*** Opening of DATA SHOWN ***
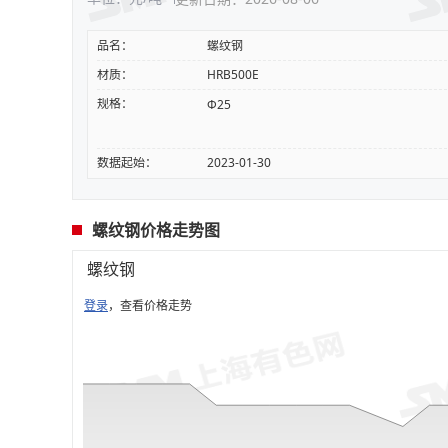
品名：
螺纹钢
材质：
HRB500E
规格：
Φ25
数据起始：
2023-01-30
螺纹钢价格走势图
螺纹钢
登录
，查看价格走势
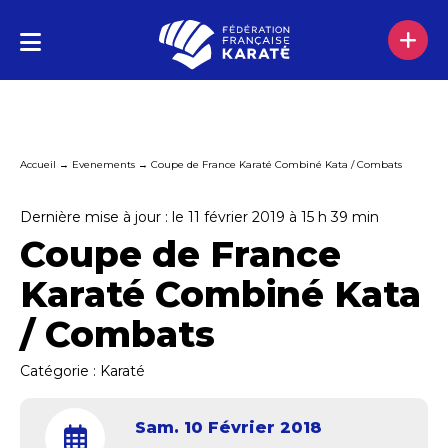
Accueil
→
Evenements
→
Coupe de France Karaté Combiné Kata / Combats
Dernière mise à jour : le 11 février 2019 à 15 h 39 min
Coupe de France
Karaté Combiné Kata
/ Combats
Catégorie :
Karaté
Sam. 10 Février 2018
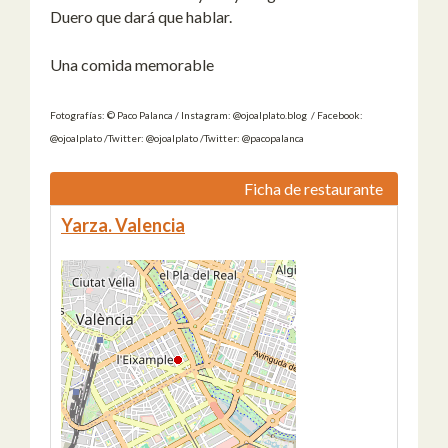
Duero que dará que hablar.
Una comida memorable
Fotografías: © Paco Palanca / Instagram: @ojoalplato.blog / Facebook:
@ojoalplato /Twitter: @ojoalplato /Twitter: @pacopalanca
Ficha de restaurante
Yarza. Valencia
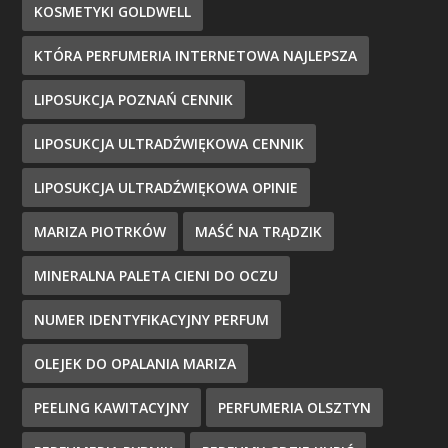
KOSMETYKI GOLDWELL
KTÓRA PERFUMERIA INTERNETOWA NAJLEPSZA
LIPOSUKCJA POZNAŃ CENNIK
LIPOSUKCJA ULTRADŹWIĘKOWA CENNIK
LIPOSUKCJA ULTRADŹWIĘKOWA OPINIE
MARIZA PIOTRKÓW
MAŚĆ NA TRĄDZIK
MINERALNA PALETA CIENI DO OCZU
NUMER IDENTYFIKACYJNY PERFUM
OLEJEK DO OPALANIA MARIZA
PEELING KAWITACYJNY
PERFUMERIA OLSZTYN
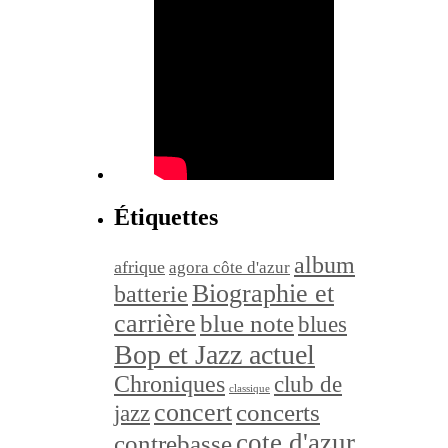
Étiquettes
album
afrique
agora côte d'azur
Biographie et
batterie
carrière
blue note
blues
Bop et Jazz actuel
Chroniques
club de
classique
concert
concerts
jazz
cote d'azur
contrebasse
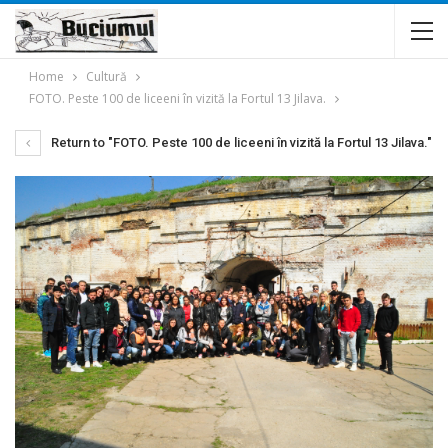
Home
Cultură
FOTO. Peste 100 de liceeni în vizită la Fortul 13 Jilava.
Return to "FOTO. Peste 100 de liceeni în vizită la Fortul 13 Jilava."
*** Close of DATA SHOWN ***
* **WORK TO BE COMPLETED**
Put the lines from the first one through the line containing "contrebasse", inclusive, into a numbered list, skipping any blank lines. Leave the pictures out of your answer.

* **TASK SOLUTION**
1. 品名：
2. 螺纹钢
3. 材质：
4. HRB500E
5. 规格：
6. Φ25
7. 数据起始：
8. 2023-01-30
9. 螺纹钢价格走势图
10. 螺纹钢
11. 登录
12. ，查看价格走势
13. Accueil
14. →
15. Evenements
16. →
17. Coupe de France Karaté Combiné Kata / Combats
18. Dernière mise à jour : le 11 février 2019 à 15 h 39 min
19. Coupe de France
20. Karaté Combiné Kata
21. / Combats
22. Catégorie :
23. Karaté
24. Sam. 10 Février 2018
25. Duero que dará que hablar.
26. Una comida memorable
27. Fotografías: © Paco Palanca / Instagram: @ojoalplato.blog / Facebook:
28. @ojoalplato /Twitter: @ojoalplato /Twitter: @pacopalanca
29. Ficha de restaurante
30. Yarza. Valencia
31. KOSMETYKI GOLDWELL
32. KTÓRA PERFUMERIA INTERNETOWA NAJLEPSZA
33. LIPOSUKCJA POZNAŃ CENNIK
34. LIPOSUKCJA ULTRADŹWIĘKOWA CENNIK
35. LIPOSUKCJA ULTRADŹWIĘKOWA OPINIE
36. MARIZA PIOTRKÓW
37. MAŚĆ NA TRĄDZIK
38. MINERALNA PALETA CIENI DO OCZU
39. NUMER IDENTYFIKACYJNY PERFUM
40. OLEJEK DO OPALANIA MARIZA
41. PEELING KAWITACYJNY
42. PERFUMERIA OLSZTYN
43. Étiquettes
44. album
45. afrique
46. agora côte d'azur
47. Biographie et
48. batterie
49. carrière
50. blue note
51. blues
52. Bop et Jazz actuel
53. Chroniques
54. club de
55. classique
56. concert
57. concerts
58. jazz
59. cote d'azur
60. contrebasse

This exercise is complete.